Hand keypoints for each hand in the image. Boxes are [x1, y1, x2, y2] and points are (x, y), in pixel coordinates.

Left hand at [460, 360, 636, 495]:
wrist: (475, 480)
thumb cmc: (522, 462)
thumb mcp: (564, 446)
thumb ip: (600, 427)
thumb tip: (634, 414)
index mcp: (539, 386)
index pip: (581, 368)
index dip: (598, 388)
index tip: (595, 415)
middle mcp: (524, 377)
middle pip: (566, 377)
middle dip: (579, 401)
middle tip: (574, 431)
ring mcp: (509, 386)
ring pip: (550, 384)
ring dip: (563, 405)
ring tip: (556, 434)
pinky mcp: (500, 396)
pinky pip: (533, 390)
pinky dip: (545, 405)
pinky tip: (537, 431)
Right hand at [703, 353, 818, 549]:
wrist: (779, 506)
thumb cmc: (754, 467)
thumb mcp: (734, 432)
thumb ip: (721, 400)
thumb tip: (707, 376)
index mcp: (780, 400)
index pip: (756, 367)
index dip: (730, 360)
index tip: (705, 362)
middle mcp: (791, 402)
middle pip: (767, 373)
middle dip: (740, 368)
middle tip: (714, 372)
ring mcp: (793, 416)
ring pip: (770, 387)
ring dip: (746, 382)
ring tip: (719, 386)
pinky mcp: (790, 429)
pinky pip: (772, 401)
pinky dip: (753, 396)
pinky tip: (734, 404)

==*==

- Exercise description
Only the lines containing "pinky" are needed; copy each of them from the data.

- Solution
pinky mcp: (500, 396)
pinky pip: (533, 390)
pinky dip: (545, 405)
pinky tip: (537, 431)
pinky mcp: (790, 429)
pinky pip: (772, 401)
pinky dip: (753, 396)
pinky tip: (734, 404)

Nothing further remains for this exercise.